### What you need to do
Copy the records below word for word, from the start through the line containing "Reading left to", with both ends included. Leave the pictures out of your answer.

### The data
▼

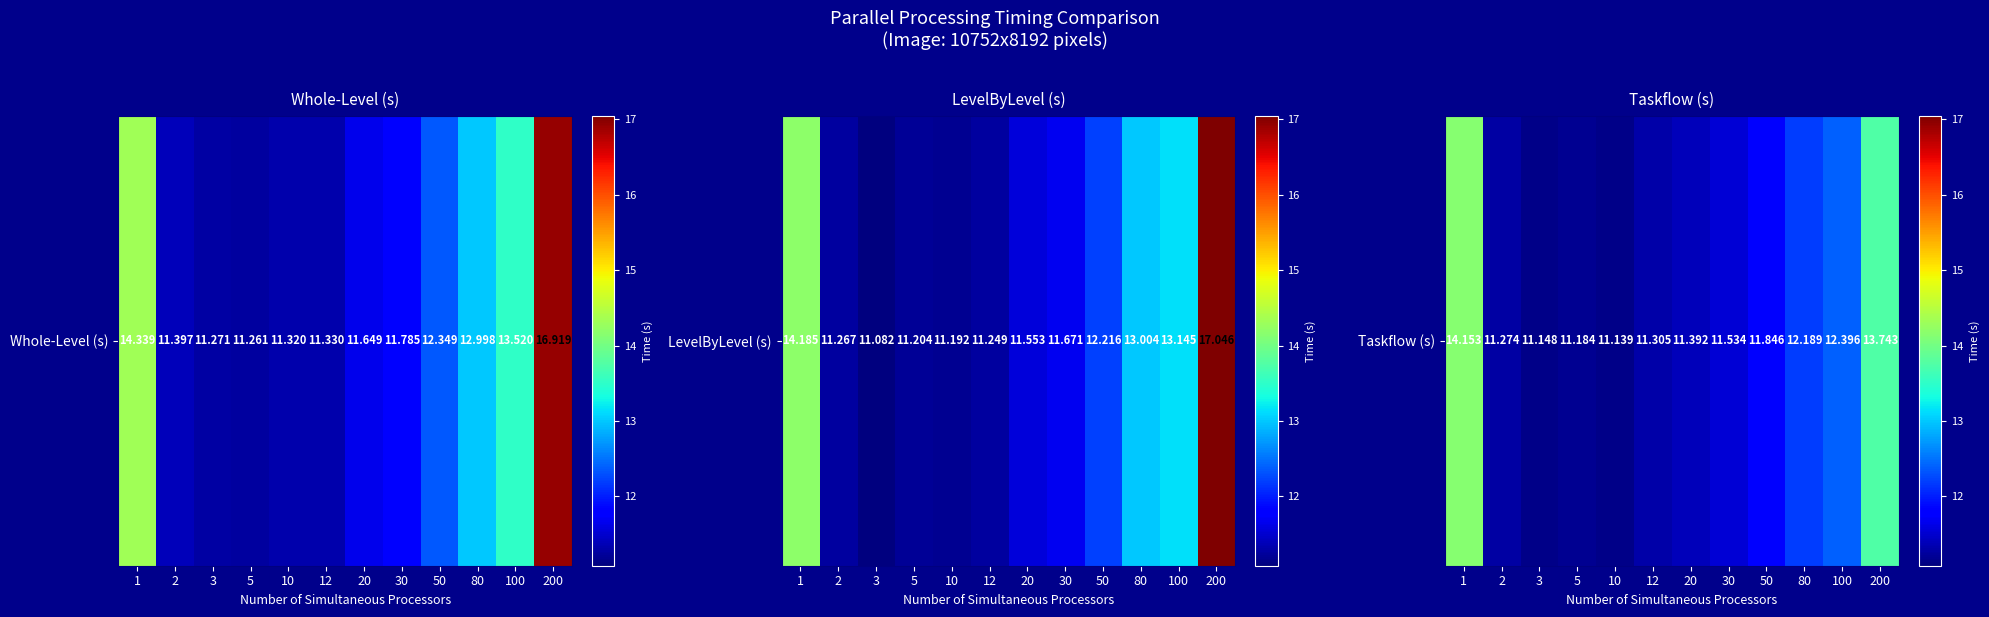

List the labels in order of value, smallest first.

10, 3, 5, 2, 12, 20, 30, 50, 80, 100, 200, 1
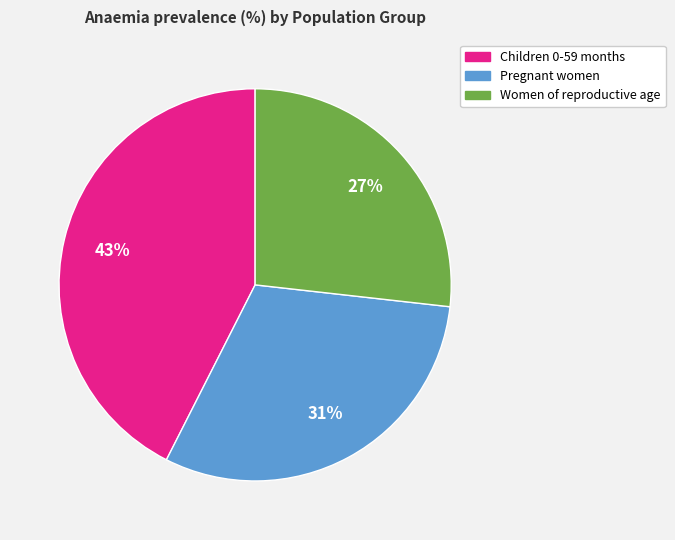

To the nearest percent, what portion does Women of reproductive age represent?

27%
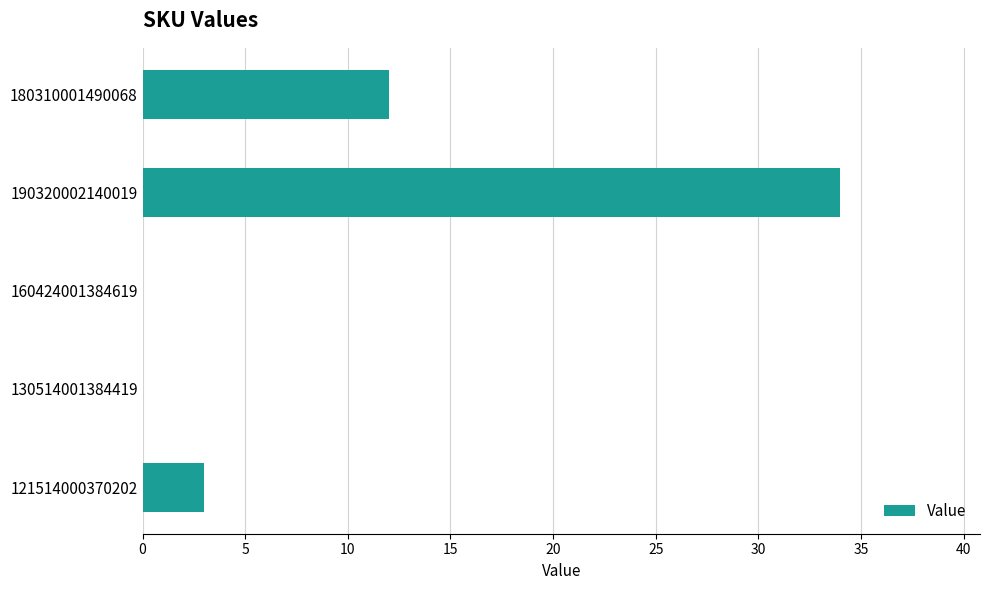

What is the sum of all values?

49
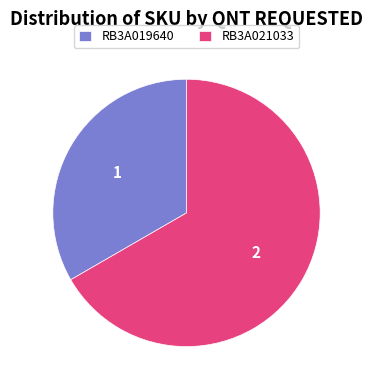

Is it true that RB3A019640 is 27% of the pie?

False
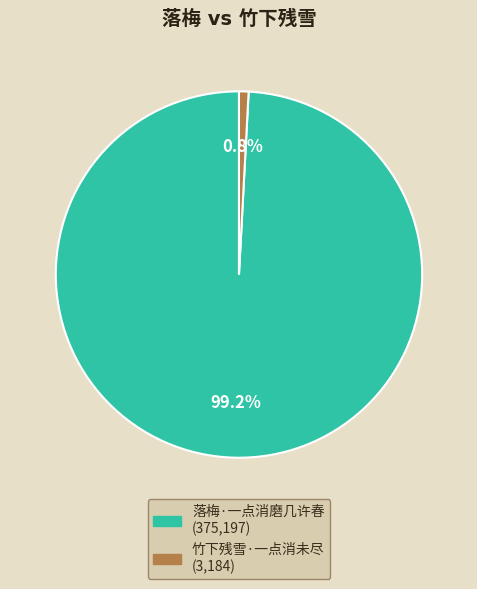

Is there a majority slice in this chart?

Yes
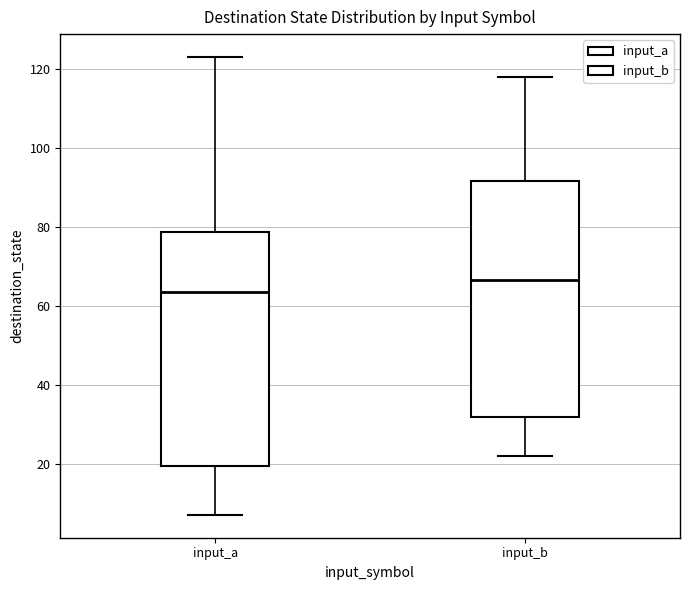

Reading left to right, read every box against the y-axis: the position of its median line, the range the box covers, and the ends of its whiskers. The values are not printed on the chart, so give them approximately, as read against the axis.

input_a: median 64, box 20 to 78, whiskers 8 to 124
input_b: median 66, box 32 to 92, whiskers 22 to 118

▲

### Output below
List the labels in order of value, smallest first.

10, 3, 5, 2, 12, 20, 30, 50, 80, 100, 200, 1

To the nearest percent, what portion does Women of reproductive age represent?

27%

What is the sum of all values?

49

Is it true that RB3A019640 is 27% of the pie?

False

Is there a majority slice in this chart?

Yes

Reading left to right, read every box against the y-axis: the position of its median line, the range the box covers, and the ends of its whiskers. The values are not printed on the chart, so give them approximately, as read against the axis.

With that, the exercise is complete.